Wellp, looking at the different facets, looks like acousticness and instrumentalness has increased, just as suspected. But valence (positive emotion) has decreased, hitting a low in 2020! Whether or not I was actually sadder on average each day of 2020 is another story…

Here’s a closer look via some bar plots. The general trend is that everything has decreased for each feature except acousticness and instrumentalness. Loudness has decreased though, which maybe just means I’m getting older… or more sensitive to loud music. But it makes sense if you think about the increase in acousticness.

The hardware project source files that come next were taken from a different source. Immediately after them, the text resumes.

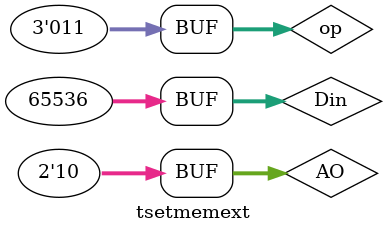
<source format=v>
`timescale 1ns / 1ps


module tsetmemext;

	// Inputs
	reg [1:0] AO;
	reg [31:0] Din;
	reg [2:0] op;

	// Outputs
	wire [31:0] Dout;

	// Instantiate the Unit Under Test (UUT)
	MEM_EXT uut (
		.AO(AO), 
		.Din(Din), 
		.op(op), 
		.Dout(Dout)
	);

	initial begin
		// Initialize Inputs
		AO = 2'b10;
		Din = 32'h00010000;
		op = 3;

		// Wait 100 ns for global reset to finish
		#100;
        
		// Add stimulus here

	end
      
endmodule


</source>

And numbers. Voilà, une table.

Features 2016 2017 2018 2019 2020
acousticness 0.24 0.28 0.39 0.48 0.56
danceability 0.59 0.62 0.56 0.53 0.49
energy 0.63 0.62 0.52 0.49 0.42
instrumentalness 0.12 0.11 0.18 0.24 0.52
liveness 0.18 0.15 0.17 0.15 0.14
loudness -7.41 -8.07 -10.11 -11.85 -13.37
speechiness 0.09 0.07 0.06 0.04 0.04
tempo 122.08 123.69 121.12 121.26 116.32
valence 0.45 0.48 0.41 0.42 0.31

Inconclusive Conclusions

I’d say from personal experience that this trend toward increased acousticness and instrumentalness is a general feature of widened musical taste. I imagine it’s also associated with more bouts of work and study sessions, especially in 2020 given I started graduate school. But I also discovered more music of an acoustic, instrumental nature (Olafur Arnalds, City of the Sun, Max Richter) which I played HEAVILY on repeat while slacklining and rollerblading, two new hobbies I picked up over the summer. My love of fingerpicking on guitar probably has an influence on that too.

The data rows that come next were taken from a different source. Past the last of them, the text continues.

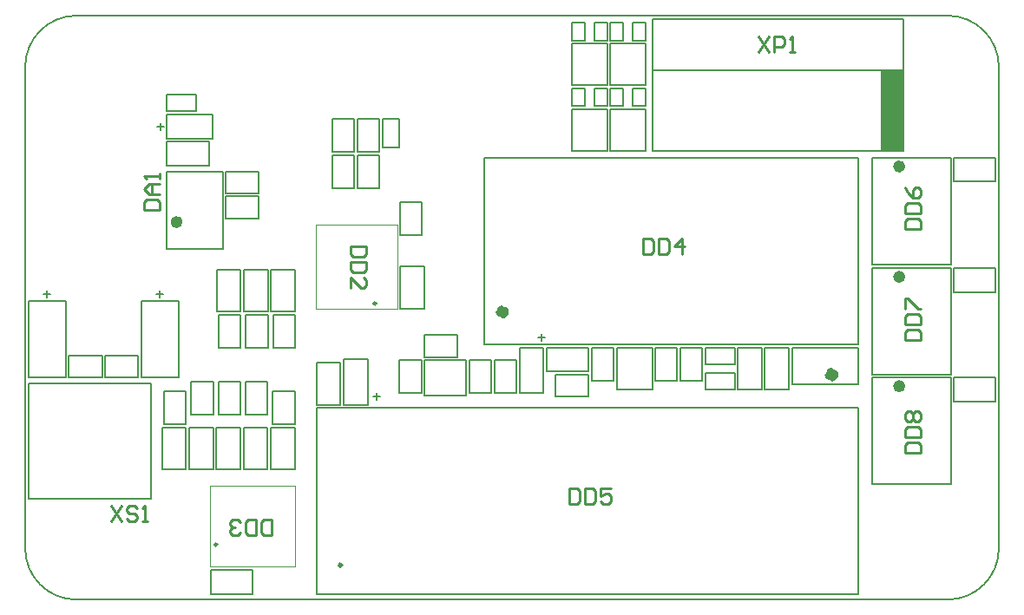
<source format=gto>
G04 Layer_Color=65535*
%FSLAX44Y44*%
%MOMM*%
G71*
G01*
G75*
%ADD27C,0.3000*%
%ADD28C,0.6000*%
%ADD31C,0.2500*%
%ADD37C,1.0000*%
%ADD38C,0.1500*%
%ADD39C,0.1000*%
%ADD40C,0.2540*%
%ADD41R,2.2000X7.9000*%
D27*
X308964Y33650D02*
G03*
X308964Y33650I-1414J0D01*
G01*
D28*
X855750Y208300D02*
G03*
X855750Y208300I-3000J0D01*
G01*
Y315050D02*
G03*
X855750Y315050I-3000J0D01*
G01*
X855750Y422800D02*
G03*
X855750Y422800I-3000J0D01*
G01*
X150750Y368500D02*
G03*
X150750Y368500I-3000J0D01*
G01*
D31*
X187250Y53750D02*
G03*
X187250Y53750I-1250J0D01*
G01*
X342500Y289000D02*
G03*
X342500Y289000I-1250J0D01*
G01*
D37*
X466964Y280800D02*
G03*
X466964Y280800I-1414J0D01*
G01*
X788518Y219500D02*
G03*
X788518Y219500I-1768J0D01*
G01*
D38*
X950000Y520000D02*
G03*
X900000Y570000I-50000J0D01*
G01*
Y0D02*
G03*
X950000Y50000I-0J50000D01*
G01*
X0D02*
G03*
X50000Y0I50000J0D01*
G01*
Y570000D02*
G03*
X0Y520000I0J-50000D01*
G01*
X612500Y438250D02*
Y517000D01*
X856750D01*
Y438250D02*
Y517000D01*
X612500Y438250D02*
X856750D01*
X533500Y530250D02*
Y533000D01*
Y502250D02*
Y530250D01*
Y502250D02*
X568000D01*
Y542750D01*
X533500D02*
X568000D01*
X533500Y533000D02*
Y542750D01*
X571000Y530250D02*
Y533000D01*
Y502250D02*
Y530250D01*
Y502250D02*
X605500D01*
Y542750D01*
X571000D02*
X605500D01*
X571000Y533000D02*
Y542750D01*
X533500Y466250D02*
Y469000D01*
Y438250D02*
Y466250D01*
Y438250D02*
X568000D01*
Y478750D01*
X533500D02*
X568000D01*
X533500Y469000D02*
Y478750D01*
X571000Y466250D02*
Y469000D01*
Y438250D02*
Y466250D01*
Y438250D02*
X605500D01*
Y478750D01*
X571000D02*
X605500D01*
X571000Y469000D02*
Y478750D01*
X399500Y199250D02*
X402250D01*
X430250D01*
Y233750D01*
X389750D02*
X430250D01*
X389750Y199250D02*
Y233750D01*
Y199250D02*
X399500D01*
X611750Y215250D02*
Y218000D01*
Y246000D01*
X577250D02*
X611750D01*
X577250Y205500D02*
Y246000D01*
Y205500D02*
X611750D01*
Y215250D01*
X324000Y469500D02*
X345500D01*
X324000Y437250D02*
Y469500D01*
Y437250D02*
X345500D01*
Y469500D01*
X365750Y355750D02*
X387250D01*
Y388000D01*
X365750D02*
X387250D01*
X365750Y355750D02*
Y388000D01*
X241638Y171335D02*
X263138D01*
Y203585D01*
X241638D02*
X263138D01*
X241638Y171335D02*
Y203585D01*
X162000Y180835D02*
X183500D01*
Y213085D01*
X162000D02*
X183500D01*
X162000Y180835D02*
Y213085D01*
X241750Y278000D02*
X263250D01*
X241750Y245750D02*
Y278000D01*
Y245750D02*
X263250D01*
Y278000D01*
X533500Y545750D02*
X546000D01*
Y563250D01*
X533500D02*
X546000D01*
X533500Y545750D02*
Y563250D01*
X571000Y545750D02*
X583500D01*
Y563250D01*
X571000D02*
X583500D01*
X571000Y545750D02*
Y563250D01*
X188750Y277920D02*
X210250D01*
X188750Y245670D02*
Y277920D01*
Y245670D02*
X210250D01*
Y277920D01*
X555500Y563250D02*
X568000D01*
X555500Y545750D02*
Y563250D01*
Y545750D02*
X568000D01*
Y563250D01*
X593000D02*
X605500D01*
X593000Y545750D02*
Y563250D01*
Y545750D02*
X605500D01*
Y563250D01*
X135500Y171335D02*
X157000D01*
Y203585D01*
X135500D02*
X157000D01*
X135500Y171335D02*
Y203585D01*
X555500Y499250D02*
X568000D01*
X555500Y481750D02*
Y499250D01*
Y481750D02*
X568000D01*
Y499250D01*
X593000D02*
X605500D01*
X593000Y481750D02*
Y499250D01*
Y481750D02*
X605500D01*
Y499250D01*
X188500Y180835D02*
X210000D01*
Y213085D01*
X188500D02*
X210000D01*
X188500Y180835D02*
Y213085D01*
X533500Y499250D02*
X546000D01*
X533500Y481750D02*
Y499250D01*
Y481750D02*
X546000D01*
Y499250D01*
X571000D02*
X583500D01*
X571000Y481750D02*
Y499250D01*
Y481750D02*
X583500D01*
Y499250D01*
X215250Y277920D02*
X236750D01*
X215250Y245670D02*
Y277920D01*
Y245670D02*
X236750D01*
Y277920D01*
X215000Y180835D02*
X236500D01*
Y213085D01*
X215000D02*
X236500D01*
X215000Y180835D02*
Y213085D01*
X422000Y236750D02*
Y258250D01*
X389750D02*
X422000D01*
X389750Y236750D02*
Y258250D01*
Y236750D02*
X422000D01*
X365250Y201500D02*
X386750D01*
Y233750D01*
X365250D02*
X386750D01*
X365250Y201500D02*
Y233750D01*
X433250Y201500D02*
X454750D01*
Y233750D01*
X433250D02*
X454750D01*
X433250Y201500D02*
Y233750D01*
X457750Y201500D02*
X479250D01*
Y233750D01*
X457750D02*
X479250D01*
X457750Y201500D02*
Y233750D01*
X552750Y246000D02*
X574250D01*
X552750Y213750D02*
Y246000D01*
Y213750D02*
X574250D01*
Y246000D01*
X517500Y198000D02*
Y219500D01*
Y198000D02*
X549750D01*
Y219500D01*
X517500D02*
X549750D01*
X639250Y213750D02*
X660750D01*
Y246000D01*
X639250D02*
X660750D01*
X639250Y213750D02*
Y246000D01*
X614750Y246000D02*
X636250D01*
X614750Y213750D02*
Y246000D01*
Y213750D02*
X636250D01*
Y246000D01*
X228000Y396500D02*
Y418000D01*
X195750D02*
X228000D01*
X195750Y396500D02*
Y418000D01*
Y396500D02*
X228000D01*
X42750Y217000D02*
Y238500D01*
Y217000D02*
X75000D01*
Y238500D01*
X42750D02*
X75000D01*
X110250Y217000D02*
Y238500D01*
X78000D02*
X110250D01*
X78000Y217000D02*
Y238500D01*
Y217000D02*
X110250D01*
X195750Y372000D02*
Y393500D01*
Y372000D02*
X228000D01*
Y393500D01*
X195750D02*
X228000D01*
X324000Y434000D02*
X345500D01*
X324000Y401750D02*
Y434000D01*
Y401750D02*
X345500D01*
Y434000D01*
X299500Y469000D02*
X321000D01*
X299500Y436750D02*
Y469000D01*
Y436750D02*
X321000D01*
Y469000D01*
X299500Y434000D02*
X321000D01*
X299500Y401750D02*
Y434000D01*
Y401750D02*
X321000D01*
Y434000D01*
X663750Y229500D02*
X692250D01*
X663750D02*
Y246000D01*
X692250D01*
Y229500D02*
Y246000D01*
X663750Y205000D02*
X692250D01*
X663750D02*
Y221500D01*
X692250D01*
Y205000D02*
Y221500D01*
X365000Y441000D02*
Y469500D01*
X348500Y441000D02*
X365000D01*
X348500D02*
Y469500D01*
X365000D01*
X138250Y493250D02*
X166750D01*
Y476750D02*
Y493250D01*
X138250Y476750D02*
X166750D01*
X138250D02*
Y493250D01*
X826250Y217050D02*
X903000D01*
X826250Y200800D02*
Y217050D01*
Y112550D02*
Y200800D01*
X903000Y112550D02*
Y217050D01*
X826250Y112550D02*
X903000D01*
X826250Y323800D02*
X903000D01*
X826250Y307550D02*
Y323800D01*
Y219300D02*
Y307550D01*
X903000Y219300D02*
Y323800D01*
X826250Y219300D02*
X903000D01*
X826250Y431550D02*
X903000D01*
X826250Y415300D02*
Y431550D01*
Y327050D02*
Y415300D01*
X903000Y327050D02*
Y431550D01*
X826250Y327050D02*
X903000D01*
X306300Y5650D02*
X812800D01*
X294050D02*
X306300D01*
X284300D02*
X294050D01*
X284300D02*
Y187150D01*
X300300D01*
X812800D01*
Y5650D02*
Y187150D01*
X457050Y249050D02*
X492550D01*
X447800Y409550D02*
Y431550D01*
X807300D01*
X812800D01*
Y252800D02*
Y431550D01*
Y249050D02*
Y252800D01*
X492550Y249050D02*
X812800D01*
X447800D02*
X457050D01*
X447800D02*
Y409550D01*
X748250Y246000D02*
X812750D01*
X748250Y210500D02*
Y246000D01*
X812750Y210500D02*
Y246000D01*
X748250Y210500D02*
X812750D01*
X138250Y342500D02*
X192750D01*
Y418000D01*
X181000D02*
X192750D01*
X138250D02*
X181000D01*
X138250Y407750D02*
Y418000D01*
Y342500D02*
Y407750D01*
X906000Y408050D02*
Y419300D01*
Y408050D02*
X916250D01*
X947000D01*
Y431550D01*
X906000D02*
X947000D01*
X906000Y419300D02*
Y431550D01*
Y193550D02*
Y204800D01*
Y193550D02*
X916250D01*
X947000D01*
Y217050D01*
X906000D02*
X947000D01*
X906000Y204800D02*
Y217050D01*
Y300300D02*
Y311550D01*
Y300300D02*
X916250D01*
X947000D01*
Y323800D01*
X906000D02*
X947000D01*
X906000Y311550D02*
Y323800D01*
X251888Y127250D02*
X263138D01*
Y137500D01*
Y168250D01*
X239638D02*
X263138D01*
X239638Y127250D02*
Y168250D01*
Y127250D02*
X251888D01*
X172250Y127250D02*
X183500D01*
Y137500D01*
Y168250D01*
X160000D02*
X183500D01*
X160000Y127250D02*
Y168250D01*
Y127250D02*
X172250D01*
X239750Y322000D02*
X251000D01*
X239750Y311750D02*
Y322000D01*
Y281000D02*
Y311750D01*
Y281000D02*
X263250D01*
Y322000D01*
X251000D02*
X263250D01*
X186750D02*
X198000D01*
X186750Y311750D02*
Y322000D01*
Y281000D02*
Y311750D01*
Y281000D02*
X210250D01*
Y322000D01*
X198000D02*
X210250D01*
X145750Y127250D02*
X157000D01*
Y137500D01*
Y168250D01*
X133500D02*
X157000D01*
X133500Y127250D02*
Y168250D01*
Y127250D02*
X145750D01*
X198750D02*
X210000D01*
Y137500D01*
Y168250D01*
X186500D02*
X210000D01*
X186500Y127250D02*
Y168250D01*
Y127250D02*
X198750D01*
X213250Y322000D02*
X224500D01*
X213250Y311750D02*
Y322000D01*
Y281000D02*
Y311750D01*
Y281000D02*
X236750D01*
Y322000D01*
X224500D02*
X236750D01*
X225250Y127250D02*
X236500D01*
Y137500D01*
Y168250D01*
X213000D02*
X236500D01*
X213000Y127250D02*
Y168250D01*
Y127250D02*
X225250D01*
X310750Y190250D02*
Y234750D01*
X334250D01*
Y190250D02*
Y234750D01*
X310750Y190250D02*
X334250D01*
X296500Y190250D02*
X307750D01*
Y200500D01*
Y231250D01*
X284250D02*
X307750D01*
X284250Y190250D02*
Y231250D01*
Y190250D02*
X296500D01*
X505750Y201500D02*
Y246000D01*
X482250Y201500D02*
X505750D01*
X482250D02*
Y246000D01*
X505750D01*
X508750Y222500D02*
Y233750D01*
Y222500D02*
X519000D01*
X549750D01*
Y246000D01*
X508750D02*
X549750D01*
X508750Y233750D02*
Y246000D01*
X365750Y325000D02*
X377000D01*
X365750Y314750D02*
Y325000D01*
Y284000D02*
Y314750D01*
Y284000D02*
X389250D01*
Y325000D01*
X377000D02*
X389250D01*
X222000Y17900D02*
Y29150D01*
X211750D02*
X222000D01*
X181000D02*
X211750D01*
X181000Y5650D02*
Y29150D01*
Y5650D02*
X222000D01*
Y17900D01*
X734000Y205000D02*
X745250D01*
Y215250D01*
Y246000D01*
X721750D02*
X745250D01*
X721750Y205000D02*
Y246000D01*
Y205000D02*
X734000D01*
X707500D02*
X718750D01*
Y215250D01*
Y246000D01*
X695250D02*
X718750D01*
X695250Y205000D02*
Y246000D01*
Y205000D02*
X707500D01*
X3250Y291500D02*
X39750D01*
X3250Y217000D02*
Y291500D01*
Y217000D02*
X39750D01*
Y291500D01*
X138250Y423500D02*
Y434750D01*
Y423500D02*
X148500D01*
X179250D01*
Y447000D01*
X138250D02*
X179250D01*
X138250Y434750D02*
Y447000D01*
X138250Y473500D02*
X182750D01*
Y450000D02*
Y473500D01*
X138250Y450000D02*
X182750D01*
X138250D02*
Y473500D01*
X113250Y291750D02*
X149750D01*
X113250Y217250D02*
Y291750D01*
Y217250D02*
X149750D01*
Y291750D01*
X612500Y567000D02*
X856750D01*
Y517000D02*
Y567000D01*
X612500Y517000D02*
Y567000D01*
X50000Y570000D02*
X900000D01*
X950000Y50000D02*
Y520000D01*
X50000Y0D02*
X900000D01*
X0Y50000D02*
Y520000D01*
X3500Y98750D02*
X122500D01*
Y210750D01*
X3500D02*
X122500D01*
X3500Y98750D02*
Y210750D01*
X343002Y194750D02*
Y201415D01*
X339669Y198082D02*
X346334D01*
X503498Y259250D02*
Y252586D01*
X506831Y255918D02*
X500166D01*
X21498Y301250D02*
Y294585D01*
X24831Y297918D02*
X18166D01*
X128500Y461748D02*
X135164D01*
X131832Y465081D02*
Y458416D01*
X131498Y301500D02*
Y294835D01*
X134831Y298168D02*
X128166D01*
D39*
X180750Y32000D02*
X263250D01*
X180750D02*
Y111000D01*
X263250D01*
Y32000D02*
Y111000D01*
X363000Y283750D02*
Y366250D01*
X284000Y283750D02*
X363000D01*
X284000D02*
Y366250D01*
X363000D01*
D40*
X715250Y549735D02*
X725407Y534500D01*
Y549735D02*
X715250Y534500D01*
X730485D02*
Y549735D01*
X738103D01*
X740642Y547196D01*
Y542118D01*
X738103Y539578D01*
X730485D01*
X745720Y534500D02*
X750798D01*
X748259D01*
Y549735D01*
X745720Y547196D01*
X603250Y352235D02*
Y337000D01*
X610868D01*
X613407Y339539D01*
Y349696D01*
X610868Y352235D01*
X603250D01*
X618485D02*
Y337000D01*
X626103D01*
X628642Y339539D01*
Y349696D01*
X626103Y352235D01*
X618485D01*
X641338Y337000D02*
Y352235D01*
X633720Y344618D01*
X643877D01*
X531250Y108235D02*
Y93000D01*
X538867D01*
X541407Y95539D01*
Y105696D01*
X538867Y108235D01*
X531250D01*
X546485D02*
Y93000D01*
X554103D01*
X556642Y95539D01*
Y105696D01*
X554103Y108235D01*
X546485D01*
X571877D02*
X561720D01*
Y100618D01*
X566799Y103157D01*
X569338D01*
X571877Y100618D01*
Y95539D01*
X569338Y93000D01*
X564259D01*
X561720Y95539D01*
X240500Y63265D02*
Y78500D01*
X232882D01*
X230343Y75961D01*
Y65804D01*
X232882Y63265D01*
X240500D01*
X225265D02*
Y78500D01*
X217647D01*
X215108Y75961D01*
Y65804D01*
X217647Y63265D01*
X225265D01*
X210030Y65804D02*
X207491Y63265D01*
X202412D01*
X199873Y65804D01*
Y68343D01*
X202412Y70883D01*
X204951D01*
X202412D01*
X199873Y73422D01*
Y75961D01*
X202412Y78500D01*
X207491D01*
X210030Y75961D01*
X332485Y345000D02*
X317250D01*
Y337383D01*
X319789Y334843D01*
X329946D01*
X332485Y337383D01*
Y345000D01*
Y329765D02*
X317250D01*
Y322147D01*
X319789Y319608D01*
X329946D01*
X332485Y322147D01*
Y329765D01*
X317250Y304373D02*
Y314530D01*
X327407Y304373D01*
X329946D01*
X332485Y306912D01*
Y311991D01*
X329946Y314530D01*
X858515Y361750D02*
X873750D01*
Y369367D01*
X871211Y371907D01*
X861054D01*
X858515Y369367D01*
Y361750D01*
Y376985D02*
X873750D01*
Y384603D01*
X871211Y387142D01*
X861054D01*
X858515Y384603D01*
Y376985D01*
Y402377D02*
X861054Y397299D01*
X866133Y392220D01*
X871211D01*
X873750Y394759D01*
Y399838D01*
X871211Y402377D01*
X868672D01*
X866133Y399838D01*
Y392220D01*
X858515Y253600D02*
X873750D01*
Y261217D01*
X871211Y263757D01*
X861054D01*
X858515Y261217D01*
Y253600D01*
Y268835D02*
X873750D01*
Y276453D01*
X871211Y278992D01*
X861054D01*
X858515Y276453D01*
Y268835D01*
Y284070D02*
Y294227D01*
X861054D01*
X871211Y284070D01*
X873750D01*
X858515Y143300D02*
X873750D01*
Y150918D01*
X871211Y153457D01*
X861054D01*
X858515Y150918D01*
Y143300D01*
Y158535D02*
X873750D01*
Y166153D01*
X871211Y168692D01*
X861054D01*
X858515Y166153D01*
Y158535D01*
X861054Y173770D02*
X858515Y176309D01*
Y181388D01*
X861054Y183927D01*
X863593D01*
X866133Y181388D01*
X868672Y183927D01*
X871211D01*
X873750Y181388D01*
Y176309D01*
X871211Y173770D01*
X868672D01*
X866133Y176309D01*
X863593Y173770D01*
X861054D01*
X866133Y176309D02*
Y181388D01*
X115765Y380000D02*
X131000D01*
Y387617D01*
X128461Y390157D01*
X118304D01*
X115765Y387617D01*
Y380000D01*
X131000Y395235D02*
X120843D01*
X115765Y400313D01*
X120843Y405392D01*
X131000D01*
X123383D01*
Y395235D01*
X131000Y410470D02*
Y415549D01*
Y413009D01*
X115765D01*
X118304Y410470D01*
X84250Y91485D02*
X94407Y76250D01*
Y91485D02*
X84250Y76250D01*
X109642Y88946D02*
X107103Y91485D01*
X102024D01*
X99485Y88946D01*
Y86407D01*
X102024Y83868D01*
X107103D01*
X109642Y81328D01*
Y78789D01*
X107103Y76250D01*
X102024D01*
X99485Y78789D01*
X114720Y76250D02*
X119798D01*
X117259D01*
Y91485D01*
X114720Y88946D01*
D41*
X845750Y477750D02*
D03*
M02*

</source>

As for the valence, well, let’s find out next year if that changes. I don’t actually feel like my subjective experience of days are all too different from the previous years, although some days are definitely lonelier. In moments like those I often turn to music. What the data doesn’t capture is the upswing in mood I feel from that form of connection. And don’t worry, I’m still dancing in my kitchen.